Saved data entries

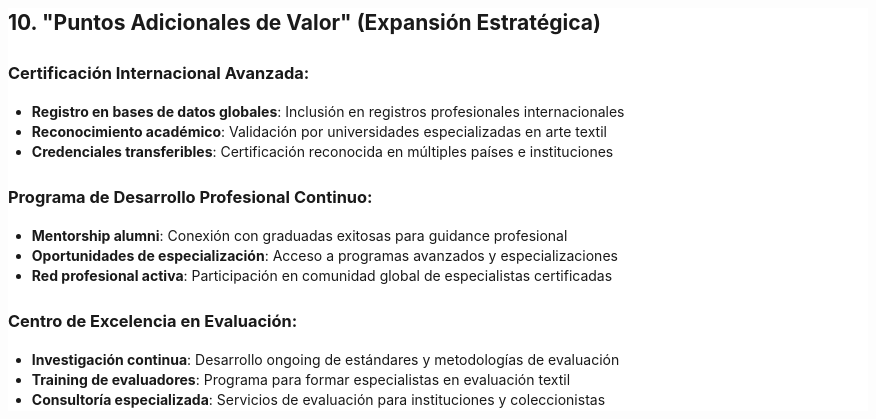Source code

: ## 10. "Puntos Adicionales de Valor" (Expansión Estratégica)

### Certificación Internacional Avanzada:
- **Registro en bases de datos globales**: Inclusión en registros profesionales internacionales
- **Reconocimiento académico**: Validación por universidades especializadas en arte textil
- **Credenciales transferibles**: Certificación reconocida en múltiples países e instituciones

### Programa de Desarrollo Profesional Continuo:
- **Mentorship alumni**: Conexión con graduadas exitosas para guidance profesional
- **Oportunidades de especialización**: Acceso a programas avanzados y especializaciones
- **Red profesional activa**: Participación en comunidad global de especialistas certificadas

### Centro de Excelencia en Evaluación:
- **Investigación continua**: Desarrollo ongoing de estándares y metodologías de evaluación
- **Training de evaluadores**: Programa para formar especialistas en evaluación textil
- **Consultoría especializada**: Servicios de evaluación para instituciones y coleccionistas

_Exercise goal:_ Transcribe every line of the records without any changes, omitting the pictures from your answer.

_Response:_
Source code

: ## 10. "Puntos Adicionales de Valor" (Expansión Estratégica)

### Certificación Internacional Avanzada:
- **Registro en bases de datos globales**: Inclusión en registros profesionales internacionales
- **Reconocimiento académico**: Validación por universidades especializadas en arte textil
- **Credenciales transferibles**: Certificación reconocida en múltiples países e instituciones

### Programa de Desarrollo Profesional Continuo:
- **Mentorship alumni**: Conexión con graduadas exitosas para guidance profesional
- **Oportunidades de especialización**: Acceso a programas avanzados y especializaciones
- **Red profesional activa**: Participación en comunidad global de especialistas certificadas

### Centro de Excelencia en Evaluación:
- **Investigación continua**: Desarrollo ongoing de estándares y metodologías de evaluación
- **Training de evaluadores**: Programa para formar especialistas en evaluación textil
- **Consultoría especializada**: Servicios de evaluación para instituciones y coleccionistas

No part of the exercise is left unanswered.